If you like cars, you probably like movies about them too, no? And if you then happen to be a writer for a review site, you would write about car movies. Yes? Yes. Well, I like drugs, so I like movies about drugs. It’s really that simple. I like them all: the big Hollywood productions that glamorize the subject, the really weird and strange and trippy ones, and also those that, for the most part, don’t serve so much as entertainment but as a testament, a recording of true events. A warning, you say? No. Not from me. I don’t warn people. I write about movies. It’s that simple.
Now, this particular one is of the tough, bleak, horrifying variety. It tells the very real story of Christiane Felscherinow, a then twelve-year-old girl living in 1970s Berlin. It was first published as a series of articles in a German magazine, written by two journalists who wanted to expose the drug scene in the city. They interviewed Christiane, her mother, and several other young addicts for two months. Published as a book in 1979 and made into a movie in 1981, both almost immediately gained cult status. They stirred up quite a controversy; people weren’t used to seeing children so brutally exposed to drugs and prostitution and were shocked and outraged.
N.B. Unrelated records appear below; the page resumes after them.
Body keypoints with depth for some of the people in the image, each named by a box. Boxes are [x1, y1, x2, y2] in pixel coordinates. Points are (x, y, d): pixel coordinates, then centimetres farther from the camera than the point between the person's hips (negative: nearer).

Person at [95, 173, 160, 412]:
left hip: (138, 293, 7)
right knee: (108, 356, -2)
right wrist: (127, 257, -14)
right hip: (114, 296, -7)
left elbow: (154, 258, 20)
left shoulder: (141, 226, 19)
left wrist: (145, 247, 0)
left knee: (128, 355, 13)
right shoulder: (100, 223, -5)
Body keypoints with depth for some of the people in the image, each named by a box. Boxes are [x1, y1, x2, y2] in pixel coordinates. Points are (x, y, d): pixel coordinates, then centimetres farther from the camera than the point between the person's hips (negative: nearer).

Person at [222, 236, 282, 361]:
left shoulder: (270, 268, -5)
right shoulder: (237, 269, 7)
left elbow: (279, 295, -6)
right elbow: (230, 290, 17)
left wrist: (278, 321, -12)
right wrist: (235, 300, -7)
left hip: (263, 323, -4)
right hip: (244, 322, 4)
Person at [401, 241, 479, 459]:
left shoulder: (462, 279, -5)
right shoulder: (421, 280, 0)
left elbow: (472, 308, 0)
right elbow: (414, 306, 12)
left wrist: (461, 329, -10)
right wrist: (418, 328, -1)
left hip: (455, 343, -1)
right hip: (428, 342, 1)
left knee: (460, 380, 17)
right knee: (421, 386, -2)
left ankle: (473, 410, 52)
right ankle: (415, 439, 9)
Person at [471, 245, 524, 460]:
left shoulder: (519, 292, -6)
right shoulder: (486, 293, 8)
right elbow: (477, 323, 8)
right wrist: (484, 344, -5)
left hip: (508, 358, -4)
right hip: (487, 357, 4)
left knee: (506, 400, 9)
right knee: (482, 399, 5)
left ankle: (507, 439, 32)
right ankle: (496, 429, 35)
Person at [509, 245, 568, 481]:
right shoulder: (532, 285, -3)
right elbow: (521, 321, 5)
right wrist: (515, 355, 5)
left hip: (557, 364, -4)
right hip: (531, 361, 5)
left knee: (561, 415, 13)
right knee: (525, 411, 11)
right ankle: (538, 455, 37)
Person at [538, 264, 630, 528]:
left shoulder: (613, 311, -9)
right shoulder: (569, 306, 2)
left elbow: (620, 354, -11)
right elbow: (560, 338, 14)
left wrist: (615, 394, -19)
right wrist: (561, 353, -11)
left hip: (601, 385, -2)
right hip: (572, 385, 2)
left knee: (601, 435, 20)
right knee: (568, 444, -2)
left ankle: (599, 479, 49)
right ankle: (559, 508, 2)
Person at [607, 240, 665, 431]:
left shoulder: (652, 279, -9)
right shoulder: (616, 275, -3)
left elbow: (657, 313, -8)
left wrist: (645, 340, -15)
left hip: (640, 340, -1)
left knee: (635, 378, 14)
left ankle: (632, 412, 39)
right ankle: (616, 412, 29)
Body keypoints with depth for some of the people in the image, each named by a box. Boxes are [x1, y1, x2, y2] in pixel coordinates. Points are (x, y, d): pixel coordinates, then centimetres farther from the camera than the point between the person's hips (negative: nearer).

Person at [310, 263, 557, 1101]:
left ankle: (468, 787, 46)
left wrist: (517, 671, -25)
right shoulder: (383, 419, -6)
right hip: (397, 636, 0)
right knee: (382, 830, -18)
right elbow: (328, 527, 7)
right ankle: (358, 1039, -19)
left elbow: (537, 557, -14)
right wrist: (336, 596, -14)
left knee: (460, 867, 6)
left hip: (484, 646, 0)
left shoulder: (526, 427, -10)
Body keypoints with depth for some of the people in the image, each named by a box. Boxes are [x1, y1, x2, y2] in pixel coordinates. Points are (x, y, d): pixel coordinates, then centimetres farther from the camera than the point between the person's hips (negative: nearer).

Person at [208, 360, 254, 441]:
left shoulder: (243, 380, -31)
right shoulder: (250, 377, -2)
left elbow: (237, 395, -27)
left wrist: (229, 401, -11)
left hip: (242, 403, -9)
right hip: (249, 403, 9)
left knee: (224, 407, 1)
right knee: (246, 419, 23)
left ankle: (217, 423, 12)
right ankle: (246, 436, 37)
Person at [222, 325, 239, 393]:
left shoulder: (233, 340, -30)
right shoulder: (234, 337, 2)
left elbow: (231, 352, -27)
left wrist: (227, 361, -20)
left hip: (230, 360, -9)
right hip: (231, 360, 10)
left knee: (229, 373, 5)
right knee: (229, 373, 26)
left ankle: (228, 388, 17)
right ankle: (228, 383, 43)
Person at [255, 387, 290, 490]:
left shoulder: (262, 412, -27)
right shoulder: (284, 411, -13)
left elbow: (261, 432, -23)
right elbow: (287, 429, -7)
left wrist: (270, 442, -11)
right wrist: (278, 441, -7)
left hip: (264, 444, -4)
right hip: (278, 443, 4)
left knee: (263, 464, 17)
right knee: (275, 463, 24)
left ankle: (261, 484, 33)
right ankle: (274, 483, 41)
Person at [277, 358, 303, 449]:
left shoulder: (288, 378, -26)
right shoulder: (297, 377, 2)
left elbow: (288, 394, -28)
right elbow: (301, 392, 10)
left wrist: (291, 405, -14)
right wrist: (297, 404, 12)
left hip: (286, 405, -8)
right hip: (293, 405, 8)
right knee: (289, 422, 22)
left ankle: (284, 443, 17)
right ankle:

The film follows Christiane living with her mother and younger sister in one of those huge, gray, dreary apartment blocks on the outskirts of the city. Her mother is often away, and she is utterly bored. She befriends a group of local kids and starts using drugs at a very young age. Together, they go to a club in the city where she meets Detlev, Babsi, and others. Things quickly turn from bad to worse: she becomes addicted to heroin and begins prostituting herself.
Filmed on a low budget and featuring mostly first-time actors, the movie has a stark, almost documentary-style feel to it. Accompanied by a great soundtrack from Sir David Bowie himself.
This is NOT a fun drug movie, in any conceivable way. It is a very good one, though.